What to work on » Give back each line of the data exactly as it reads, minus the pictures.

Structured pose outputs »
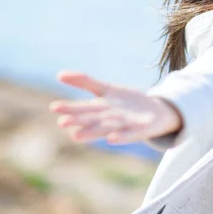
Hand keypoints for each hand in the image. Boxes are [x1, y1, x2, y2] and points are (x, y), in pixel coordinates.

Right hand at [49, 71, 182, 144]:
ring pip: (107, 128)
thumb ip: (84, 82)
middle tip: (62, 123)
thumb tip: (59, 74)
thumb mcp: (107, 88)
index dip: (71, 108)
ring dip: (93, 132)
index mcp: (101, 109)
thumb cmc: (128, 102)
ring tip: (77, 136)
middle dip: (79, 121)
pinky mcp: (141, 131)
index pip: (84, 108)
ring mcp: (125, 126)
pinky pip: (130, 134)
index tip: (54, 107)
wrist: (157, 112)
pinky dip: (121, 137)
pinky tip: (111, 139)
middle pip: (93, 119)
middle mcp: (110, 119)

Output for this task »
Hand keypoints for each hand in the image. Boxes are [x1, y1, x2, y2] and points are (x, y), in pixel coordinates.

Right hand at [49, 71, 182, 144]:
ring pip: (107, 128)
thumb ip: (84, 82)
middle tip: (62, 123)
thumb tip: (59, 74)
thumb mcp: (107, 88)
index dip: (71, 108)
ring dip: (93, 132)
index mcp: (101, 109)
thumb cmc: (128, 102)
ring tip: (77, 136)
middle dip: (79, 121)
pinky mcp: (141, 131)
index pip: (84, 108)
ring mcp: (125, 126)
pinky pip: (130, 134)
index tip: (54, 107)
wrist: (157, 112)
pinky dip: (121, 137)
pinky tip: (111, 139)
middle pip: (93, 119)
middle mcp: (110, 119)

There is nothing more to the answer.